Vários socialistas não gostaram de ouvir a ministra da Cultura, na sua primeira intervenção no parlamento, afirmar que a tauromaquia “não é uma questão de gosto, é de civilização”. Graça Fonseca abriu uma guerra com os movimentos taurinos, que já pediram a sua demissão, mas entre os deputados socialistas também há quem não tenha gostado de ouvir a ministra condenar as touradas. Pedro do Carmo e Luís Testa, deputados do PS, partilharam, nas redes sociais, uma publicação que serviu como resposta às palavras da ministra. “Gabriel García Márquez, Mario Vargas Llosa, Ernest Hemingway ou Federico García Lorca. É desta civilização que eu faço parte, mas também da de Goya, Dalí ou Picasso e de tantos outros, como o padre Vítor Melícias, Jorge Sampaio ou Manuel Alegre”. Ao i, o deputado socialista Luís Testa explica que a publicação foi “só para alertar que há uma determinada visão da cultura que necessita de ser preservada, apoiada e compreendida”. O deputado acredita que a declaração da ministra, em resposta a uma deputada do CDS sobre a redução do IVA para espetáculos culturais, se justifica por “o debate parlamentar, muitas vezes, compreender exageros que não queremos cometer e expressões que não queremos utilizar”. Luís Testa alerta que “não pode ser o Estado a afastar a tauromaquia por decreto. Nem sequer por decreto fiscal”.
A questão foi levantada pelos centristas no debate sobre o Orçamento do Estado para 2019. A deputada Vânia Dias da Silva acusou o governo de impor uma “ditadura do gosto” por excluir a tauromaquia da redução do IVA para as atividades culturais. “Senhora deputada a tauromaquia não é uma questão de gosto, é uma questão de civilização e manteremos como está”, respondeu a ministra da Cultura.
O ataque mais violento à ministra da Cultura foi feito pelo histórico socialista Manuel Alegre. “É este tipo de intolerâncias que cria os Bolsonaros”, disse, em declarações ao jornal “Público”, o ex-deputado socialista. Para o histórico do PS, o que está em causa é a liberdade de “uma grande” tradição ibérica. “Agora são as touradas, depois há-de ser a caça e depois o livro que podemos ou não ler ou o filme que podemos ou não ver”, afirmou.

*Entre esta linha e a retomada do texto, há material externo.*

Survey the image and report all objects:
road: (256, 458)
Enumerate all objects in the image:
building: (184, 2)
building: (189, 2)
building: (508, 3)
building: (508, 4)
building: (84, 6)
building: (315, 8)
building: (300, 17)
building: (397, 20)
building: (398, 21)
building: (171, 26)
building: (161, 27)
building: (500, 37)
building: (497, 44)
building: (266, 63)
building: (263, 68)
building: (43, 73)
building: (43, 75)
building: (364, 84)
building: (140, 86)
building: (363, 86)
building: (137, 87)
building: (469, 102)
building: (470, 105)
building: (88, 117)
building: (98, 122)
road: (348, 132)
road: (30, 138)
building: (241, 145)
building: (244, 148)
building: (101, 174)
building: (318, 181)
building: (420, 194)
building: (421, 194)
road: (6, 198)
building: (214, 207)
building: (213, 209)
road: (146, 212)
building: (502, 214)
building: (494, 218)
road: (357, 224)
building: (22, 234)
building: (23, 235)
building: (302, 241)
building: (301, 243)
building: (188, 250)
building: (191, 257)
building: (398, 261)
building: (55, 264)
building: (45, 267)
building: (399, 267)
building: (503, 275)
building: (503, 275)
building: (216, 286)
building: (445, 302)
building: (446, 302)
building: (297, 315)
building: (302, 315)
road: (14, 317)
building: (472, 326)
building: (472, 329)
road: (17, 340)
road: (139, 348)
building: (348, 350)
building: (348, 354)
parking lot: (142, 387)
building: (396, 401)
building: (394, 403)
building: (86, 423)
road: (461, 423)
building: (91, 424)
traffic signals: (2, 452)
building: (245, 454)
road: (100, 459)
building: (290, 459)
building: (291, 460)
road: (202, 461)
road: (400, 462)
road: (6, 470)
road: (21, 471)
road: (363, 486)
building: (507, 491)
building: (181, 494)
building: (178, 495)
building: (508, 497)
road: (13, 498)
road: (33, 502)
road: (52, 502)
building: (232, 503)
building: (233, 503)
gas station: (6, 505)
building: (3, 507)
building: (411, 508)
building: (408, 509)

A declaração de Manuel Alegre não ficou sem resposta dos defensores dos animais. “Aquilo que pode criar os Bolsonaros é a apologia da violência. A tauromaquia é um exercício de normalização da violência”, diz ao i a presidente da associação Animal. Rita Silva defende que a declaração da ministra merece “todo o apoio”. Ativistas dos direitos dos animais de “vários países” estão a enviar mensagens de “apoio e solidariedade” para o ministério da Cultura, revela Rita Silva.
Aficionados pedem demissão A Federação Portuguesa de Tauromaquia defendeu a demissão da ministra da Cultura. “A senhora ministra, ao dizer que discriminar a tauromaquia não é uma questão de gosto, mas uma questão de civilização, está a insultar os portugueses e particularmente os mais de três milhões que todos os anos assistem livremente a espetáculos tauromáquicos. Nós pertencemos à civilização de Picasso, Hemingway, Vargas Llosa, Amália [Rodrigues], Lobo Antunes, Júlio Pomar, Pedro Cabrita Reis, Marcelo Rebelo de Sousa, Jorge Sampaio, Manuel Alegre, entre muitos outros cidadãos e artistas apreciadores das touradas”, afirmou Hélder Milheiro, secretário-geral da Pró-Toiro.
A Associação Nacional de Grupos de Forcados também manifestou “o seu total repúdio pelas afirmações que a senhora ministra da Cultura efetuou na casa da democracia”.
A abolição das touradas foi discutida há menos de seis meses na Assembleia da República. A maioria dos deputados socialistas votou contra o fim das corridas de toiros. O deputado socialista Hugo Costa defendeu, no debate parlamentar, em julho, que as touradas são “parte da cultura popular portuguesa” e é “dever do Estado” proteger as manifestações culturais.
O projeto do PAN para acabar com as corridas de toiros em Portugal foi rejeitado com os votos contra da direita, PS e PCP. Bloco de Esquerda, PEV e oito deputados socialistas votaram a favor do diploma.